Top of Data to process

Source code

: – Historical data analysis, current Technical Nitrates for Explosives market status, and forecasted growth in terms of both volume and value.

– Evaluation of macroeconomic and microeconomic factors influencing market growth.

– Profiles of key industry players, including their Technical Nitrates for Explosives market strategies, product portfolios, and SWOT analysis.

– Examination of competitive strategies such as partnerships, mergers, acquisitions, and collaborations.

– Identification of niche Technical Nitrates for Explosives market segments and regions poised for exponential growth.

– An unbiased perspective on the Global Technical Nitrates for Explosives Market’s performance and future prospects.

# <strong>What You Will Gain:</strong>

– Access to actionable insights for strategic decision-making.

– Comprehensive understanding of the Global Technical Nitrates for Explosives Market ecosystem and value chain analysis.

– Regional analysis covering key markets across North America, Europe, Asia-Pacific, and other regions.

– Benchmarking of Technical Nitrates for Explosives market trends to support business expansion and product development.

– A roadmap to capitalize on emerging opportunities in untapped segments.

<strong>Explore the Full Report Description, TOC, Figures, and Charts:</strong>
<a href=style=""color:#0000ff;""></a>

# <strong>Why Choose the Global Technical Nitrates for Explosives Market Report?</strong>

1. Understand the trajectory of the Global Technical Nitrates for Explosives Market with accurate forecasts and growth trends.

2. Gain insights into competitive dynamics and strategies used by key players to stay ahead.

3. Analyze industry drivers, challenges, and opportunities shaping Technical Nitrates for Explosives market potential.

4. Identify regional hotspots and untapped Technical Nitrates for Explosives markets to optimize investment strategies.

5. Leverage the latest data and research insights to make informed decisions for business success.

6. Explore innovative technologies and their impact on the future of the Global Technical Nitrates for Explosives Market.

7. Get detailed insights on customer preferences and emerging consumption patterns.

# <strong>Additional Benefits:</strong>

Bottom of Data to process

__Problem to solve__
Copy the line containing "value chain analysis." exactly. Then copy every line after it through the end of the listing, and nothing more.

__Output__
– Comprehensive understanding of the Global Technical Nitrates for Explosives Market ecosystem and value chain analysis.

– Regional analysis covering key markets across North America, Europe, Asia-Pacific, and other regions.

– Benchmarking of Technical Nitrates for Explosives market trends to support business expansion and product development.

– A roadmap to capitalize on emerging opportunities in untapped segments.

<strong>Explore the Full Report Description, TOC, Figures, and Charts:</strong>
<a href=style=""color:#0000ff;""></a>

# <strong>Why Choose the Global Technical Nitrates for Explosives Market Report?</strong>

1. Understand the trajectory of the Global Technical Nitrates for Explosives Market with accurate forecasts and growth trends.

2. Gain insights into competitive dynamics and strategies used by key players to stay ahead.

3. Analyze industry drivers, challenges, and opportunities shaping Technical Nitrates for Explosives market potential.

4. Identify regional hotspots and untapped Technical Nitrates for Explosives markets to optimize investment strategies.

5. Leverage the latest data and research insights to make informed decisions for business success.

6. Explore innovative technologies and their impact on the future of the Global Technical Nitrates for Explosives Market.

7. Get detailed insights on customer preferences and emerging consumption patterns.

# <strong>Additional Benefits:</strong>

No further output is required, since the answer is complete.